Limpei a garganta, recuei para o meu tom impessoal, o que afasta qualquer um, sempre.
— Sim. Sou Fernando Albuquerque. Pode se sentar, senhorita… Lizandra, certo?
Ela assentiu de forma rápida, e caminhou até a cadeira à minha frente. O rubor ainda marcava seu rosto, mas seus passos eram firmes. Nervosa, sim. Assustada, talvez. Mas não frágil.
Peguei o currículo sobre a mesa, tentando manter meus olhos onde deveriam estar: no papel, não nela. Deus, que esforço. O perfume suave dela parecia ter preenchido o escritório inteiro, bagunçando qualquer tentativa minha de racionalidade.

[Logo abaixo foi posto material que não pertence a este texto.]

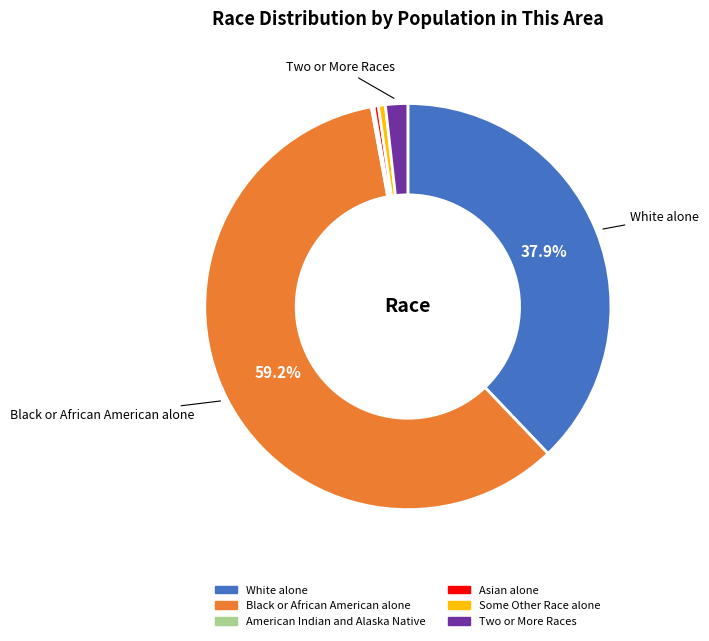

To the nearest percent, what is the average slice percentage?

17%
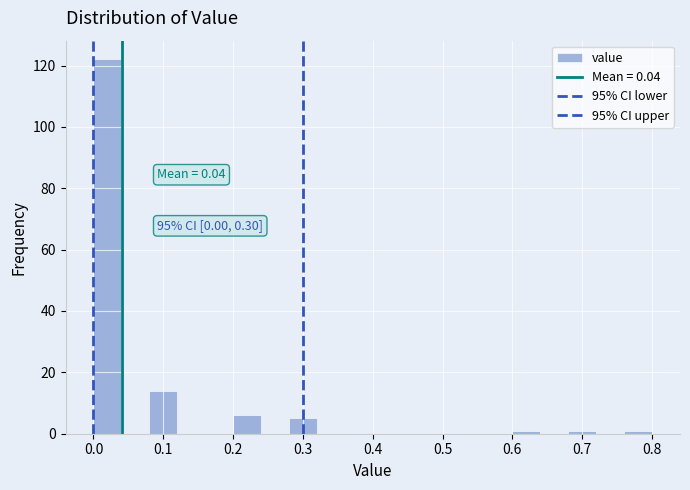

Over which range of the x-axis is the bar tallest?

0.00 to 0.04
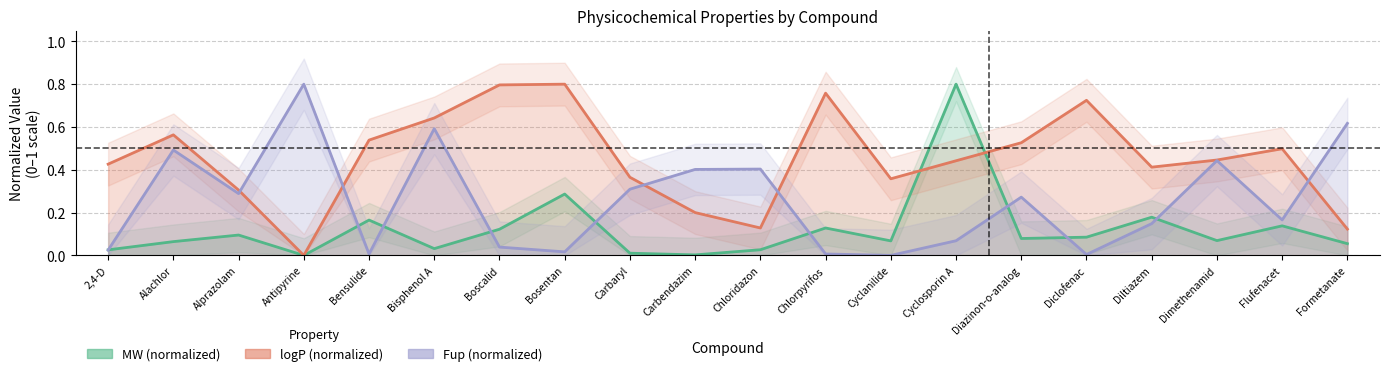

What is the value of the logP point at the 17th from the left?

0.4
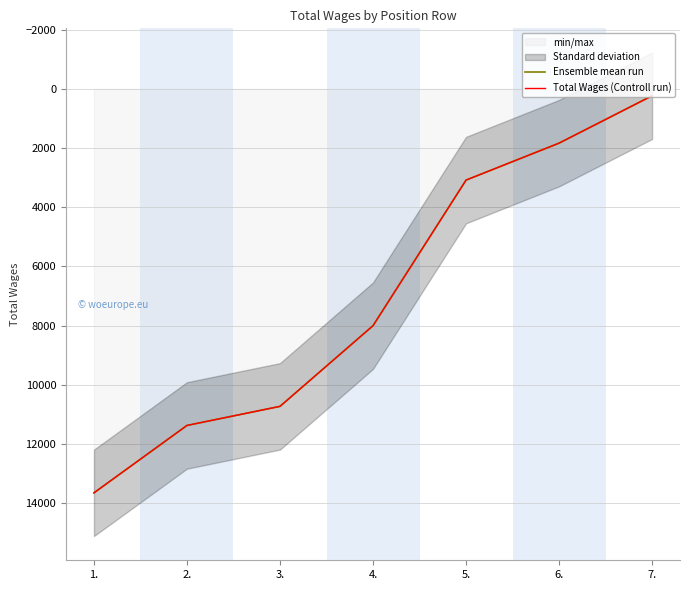

The value of Total Wages (Controll run) at 5. is 3085. True or false?

True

— Vejo que trabalhou em duas famílias anteriormente e é recém-formada em pedagogia— folheei o currículo com calma. — Idades parecidas com a da minha filha.
— Sim, senhor. — A voz dela tremeu um pouco. — Fiquei com cada criança até que a família se mudou.
Tentei me concentrar nas palavras, mas fui atraído pelo desejo de olhar para ela. Lizandra repousava as mãos sobre o próprio colo, entrelaçadas. As unhas curtas. Não usava aliança. Uma postura educada. A moça na minha frente tinha algo gracioso, e isso a tornava um perigo para mim.
— Quantos anos você tem? Perguntei já sabendo a resposta.
— Vinte e quatro.
Seus traços delicados aparentavam ter um pouco menos. Muito jovem para estar sentada à minha frente me encarando com aqueles olhos enormes e atentos, tentando provar que merecia um lugar no centro da minha vida. Porque cuidar da minha pequena Lia, é exatamente isso. Um centro.
Eu não deveria estar sentindo nada disso. Nada mesmo. E, ainda assim, ali estava eu… lutando contra o próprio olhar para não encará-la por tempo demais.